Pevonedistat

Identifiers
- IUPAC name [(1S,2S,4R)-4-[4-[ [(1S)-2,3-dihydro-1H-inden-1-yl]amino]pyrrolo[2,3-d]pyrimidin-7-yl]-2-hydroxycyclopentyl]methyl sulfamate;
- CAS Number: 905579-51-3;
- PubChem CID: 16720766;
- DrugBank: DB11759;
- UNII: S3AZD8D215;
- KEGG: D10413;
- ChEMBL: ChEMBL1231160;
- CompTox Dashboard (EPA): DTXSID701022549 ;

Chemical and physical data
- Formula: C_{21}H_{25}N_{5}O_{4}S
- Molar mass: 443.52 g·mol^{−1}
- 3D model (JSmol): Interactive image;
- SMILES C1CC2=CC=CC=C2[C@H]1NC3=C4C=CN(C4=NC=N3)[C@@H]5C[C@H]([C@H](C5)O)COS(=O)(=O)N;
- InChI InChI=1S/C21H25N5O4S/c22-31(28,29)30-11-14-9-15(10-19(14)27)26-8-7-17-20(23-12-24-21(17)26)25-18-6-5-13-3-1-2-4-16(13)18/h1-4,7-8,12,14-15,18-19,27H,5-6,9-11H2,(H2,22,28,29)(H,23,24,25)/t14-,15+,18-,19-/m0/s1; Key:MPUQHZXIXSTTDU-QXGSTGNESA-N;

= Pevonedistat =

Chemical compound

Pevonedistat (MLN4924) is a selective NEDD8 inhibitor. It is being investigated as a cancer treatment, e.g. for mantle cell lymphoma (MCL).

==Target of pevonedistat==

NEDD8-activating enzyme (NAE) is a heterodimeric molecule consisting of amyloid beta precursor
protein-binding protein 1 (APPBP1) and ubiquitin-like modifier activating enzyme 3 (UBA3). As reviewed by Xu et al., in a first step NAE binds ATP and NEDD8 and catalyzes the formation of a NEDD8-AMP intermediate. This intermediate binds the adenylation domain of NAE. NEDD8-AMP reacts with the catalytic cysteine in UBA3 during which NEDD8 is transferred to the catalytic cysteine, resulting in a high energy thioester linkage. NAE then binds ATP and NEDD8 to generate a second NEDD8-AMP, forming a fully loaded NAE carrying two activated NEDD8 molecules (i.e., one as a thioester and the other as an adenylate).

Pevonedistat is an AMP mimetic. Pevonedistat forms a stable covalent adduct with NEDD8 in the NAE catalytic pocket of UBA3 by reacting with thioester-linked NEDD8 bound to the enzyme's catalytic cysteine. Unlike the labile NEDD8-AMP intermediate, the NEDD8-pevonedistat adduct cannot be utilized in subsequent reactions necessary for NAE activity.

==Mechanism of action==
"Inhibition of NAE prevents activation of cullin-RING ligases (CRLs), which are critical for proteasome-mediated protein degradation." MLN4924 has been shown to disrupt CRL-mediated protein turnover leading to apoptosis in cancer cells by deregulating S-phase DNA synthesis. Essentially, it encourages apoptosis in dividing cells.

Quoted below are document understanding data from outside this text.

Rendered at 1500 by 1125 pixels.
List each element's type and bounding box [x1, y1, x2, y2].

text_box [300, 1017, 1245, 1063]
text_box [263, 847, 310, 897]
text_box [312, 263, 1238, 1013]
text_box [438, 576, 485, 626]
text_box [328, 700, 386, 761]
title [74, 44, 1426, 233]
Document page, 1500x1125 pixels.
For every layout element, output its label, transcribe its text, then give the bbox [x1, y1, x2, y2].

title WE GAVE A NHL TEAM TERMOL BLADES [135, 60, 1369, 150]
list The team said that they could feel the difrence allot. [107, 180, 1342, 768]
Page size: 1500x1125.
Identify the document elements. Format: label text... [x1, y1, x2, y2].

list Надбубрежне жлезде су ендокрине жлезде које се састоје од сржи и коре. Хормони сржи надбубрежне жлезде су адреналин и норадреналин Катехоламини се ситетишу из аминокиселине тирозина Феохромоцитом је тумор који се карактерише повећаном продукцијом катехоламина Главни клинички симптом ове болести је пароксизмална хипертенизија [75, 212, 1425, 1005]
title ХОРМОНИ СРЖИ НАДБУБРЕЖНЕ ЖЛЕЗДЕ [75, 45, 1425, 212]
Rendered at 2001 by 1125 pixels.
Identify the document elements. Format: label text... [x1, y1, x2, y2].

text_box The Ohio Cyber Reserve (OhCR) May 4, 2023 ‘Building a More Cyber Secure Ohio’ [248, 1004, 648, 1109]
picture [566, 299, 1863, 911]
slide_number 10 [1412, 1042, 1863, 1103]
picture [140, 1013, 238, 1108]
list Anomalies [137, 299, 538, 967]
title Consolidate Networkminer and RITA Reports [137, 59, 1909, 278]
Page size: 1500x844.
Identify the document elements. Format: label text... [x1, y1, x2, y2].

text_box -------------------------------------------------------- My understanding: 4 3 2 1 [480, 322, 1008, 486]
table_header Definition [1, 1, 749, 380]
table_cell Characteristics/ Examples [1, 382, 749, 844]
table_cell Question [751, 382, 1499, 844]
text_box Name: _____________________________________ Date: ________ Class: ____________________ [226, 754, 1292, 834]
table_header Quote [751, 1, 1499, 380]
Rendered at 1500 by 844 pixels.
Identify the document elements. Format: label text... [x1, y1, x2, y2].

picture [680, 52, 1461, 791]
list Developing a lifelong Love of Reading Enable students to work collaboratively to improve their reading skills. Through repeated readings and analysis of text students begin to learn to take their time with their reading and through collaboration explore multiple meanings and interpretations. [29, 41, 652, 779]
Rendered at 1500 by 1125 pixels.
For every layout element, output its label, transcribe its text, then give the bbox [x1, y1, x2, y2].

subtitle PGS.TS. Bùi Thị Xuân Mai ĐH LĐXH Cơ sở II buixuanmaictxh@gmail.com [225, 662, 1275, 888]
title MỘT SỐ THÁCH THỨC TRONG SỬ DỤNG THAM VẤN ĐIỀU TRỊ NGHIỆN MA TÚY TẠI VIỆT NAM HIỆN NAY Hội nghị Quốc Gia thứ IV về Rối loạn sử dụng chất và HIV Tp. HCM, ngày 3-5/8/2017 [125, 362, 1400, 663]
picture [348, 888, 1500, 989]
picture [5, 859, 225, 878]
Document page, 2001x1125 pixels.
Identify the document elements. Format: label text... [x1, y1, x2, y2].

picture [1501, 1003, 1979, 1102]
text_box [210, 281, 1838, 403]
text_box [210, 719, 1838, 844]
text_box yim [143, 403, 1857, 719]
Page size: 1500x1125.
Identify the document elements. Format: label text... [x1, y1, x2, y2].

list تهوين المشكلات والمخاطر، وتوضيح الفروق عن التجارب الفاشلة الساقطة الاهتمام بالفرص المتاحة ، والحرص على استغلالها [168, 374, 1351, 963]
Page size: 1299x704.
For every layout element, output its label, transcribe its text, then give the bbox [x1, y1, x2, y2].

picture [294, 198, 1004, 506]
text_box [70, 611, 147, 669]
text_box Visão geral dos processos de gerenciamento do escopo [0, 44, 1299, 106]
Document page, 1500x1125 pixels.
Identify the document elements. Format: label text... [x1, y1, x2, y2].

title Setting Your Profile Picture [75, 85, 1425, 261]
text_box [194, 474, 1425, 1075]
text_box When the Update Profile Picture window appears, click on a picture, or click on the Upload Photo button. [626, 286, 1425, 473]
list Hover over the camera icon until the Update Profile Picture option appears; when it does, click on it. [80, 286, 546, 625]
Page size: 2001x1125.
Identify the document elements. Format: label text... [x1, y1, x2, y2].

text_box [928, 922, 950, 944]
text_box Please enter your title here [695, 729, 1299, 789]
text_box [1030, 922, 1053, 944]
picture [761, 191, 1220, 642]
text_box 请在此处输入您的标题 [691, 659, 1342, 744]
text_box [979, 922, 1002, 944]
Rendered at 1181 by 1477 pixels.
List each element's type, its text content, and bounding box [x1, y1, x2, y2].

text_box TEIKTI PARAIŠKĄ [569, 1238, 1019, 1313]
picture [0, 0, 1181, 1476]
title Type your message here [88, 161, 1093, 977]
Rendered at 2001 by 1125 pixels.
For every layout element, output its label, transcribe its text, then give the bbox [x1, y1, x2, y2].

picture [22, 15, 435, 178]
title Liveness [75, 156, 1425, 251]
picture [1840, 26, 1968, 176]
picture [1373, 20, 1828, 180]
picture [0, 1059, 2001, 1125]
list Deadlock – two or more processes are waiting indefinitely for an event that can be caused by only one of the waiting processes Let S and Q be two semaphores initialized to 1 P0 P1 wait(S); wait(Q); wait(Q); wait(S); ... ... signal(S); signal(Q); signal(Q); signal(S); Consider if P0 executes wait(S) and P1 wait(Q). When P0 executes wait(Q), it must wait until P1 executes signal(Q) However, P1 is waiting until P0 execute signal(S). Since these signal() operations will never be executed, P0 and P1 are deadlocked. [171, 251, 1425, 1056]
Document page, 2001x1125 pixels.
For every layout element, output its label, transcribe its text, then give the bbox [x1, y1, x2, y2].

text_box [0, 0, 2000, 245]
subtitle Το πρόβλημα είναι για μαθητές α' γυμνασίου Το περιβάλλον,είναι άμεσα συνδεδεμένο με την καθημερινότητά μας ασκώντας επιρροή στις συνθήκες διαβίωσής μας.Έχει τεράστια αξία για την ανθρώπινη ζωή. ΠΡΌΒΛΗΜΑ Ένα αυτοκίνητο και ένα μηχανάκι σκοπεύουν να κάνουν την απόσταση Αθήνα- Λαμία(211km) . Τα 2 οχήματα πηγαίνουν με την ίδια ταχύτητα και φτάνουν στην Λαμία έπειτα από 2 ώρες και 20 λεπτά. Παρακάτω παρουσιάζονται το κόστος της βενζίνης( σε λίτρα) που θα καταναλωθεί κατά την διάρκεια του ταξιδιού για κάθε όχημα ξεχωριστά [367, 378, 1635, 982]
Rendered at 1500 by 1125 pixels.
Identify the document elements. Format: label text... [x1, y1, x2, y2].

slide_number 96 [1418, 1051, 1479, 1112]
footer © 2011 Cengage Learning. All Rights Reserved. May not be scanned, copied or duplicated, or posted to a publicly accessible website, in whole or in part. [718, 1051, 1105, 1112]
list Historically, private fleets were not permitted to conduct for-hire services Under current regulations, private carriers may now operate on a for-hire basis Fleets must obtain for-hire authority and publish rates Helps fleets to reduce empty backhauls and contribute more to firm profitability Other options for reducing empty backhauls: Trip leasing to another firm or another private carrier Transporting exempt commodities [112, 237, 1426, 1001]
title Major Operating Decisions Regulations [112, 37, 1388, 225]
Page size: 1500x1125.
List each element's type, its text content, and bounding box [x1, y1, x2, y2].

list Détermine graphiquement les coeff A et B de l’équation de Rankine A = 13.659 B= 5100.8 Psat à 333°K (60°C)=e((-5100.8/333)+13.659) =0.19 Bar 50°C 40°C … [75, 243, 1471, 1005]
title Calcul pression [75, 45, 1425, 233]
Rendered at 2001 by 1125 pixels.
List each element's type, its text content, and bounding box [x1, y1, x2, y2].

In addition to proteasome-mediated protein degradation, activated NEDD8 is needed for at least two pathways of DNA repair: nucleotide excision repair (NER) and non-homologous end joining (NHEJ) (see NEDD8).

One or more DNA repair genes in seven DNA repair pathways are frequently epigenetically silenced in cancers (see e.g. DNA repair pathways).) This is a likely source of genome instability in cancers. If activation of NEDD8 is inhibited by pevonedistat, cells will then have an additional induced deficiency of NER or NHEJ. Such cells may then die because of deficient DNA repair leading to accumulation of DNA damages. The effect of NEDD8 inhibition may be greater for cancer cells than for normal cells if the cancer cells are already deficient in DNA repair due to prior epigenetic silencing of DNA repair genes active in alternative pathways (see synthetic lethality).

==Clinical trials==
In a phase 1 trial to determine dosing in patients with AML and myelodysplastic syndromes "modest clinical activity was observed".

Later, in 2016, pevonedistat demonstrated a significant therapeutic effect in three further Phase I clinical cancer trials. These include pevonedistat trials against relapsed/refractory multiple myeloma or lymphoma, metastatic melanoma, and advanced solid tumors.

These were followed by several phase I and II clinical trials in a variety of advanced cancer types. Currently, pevonedistat is being investigated in combination therapies rather than as a single agent. In 2020, Pevonedistat was denominated by the FDA as a Breakthrough Therapy Designation.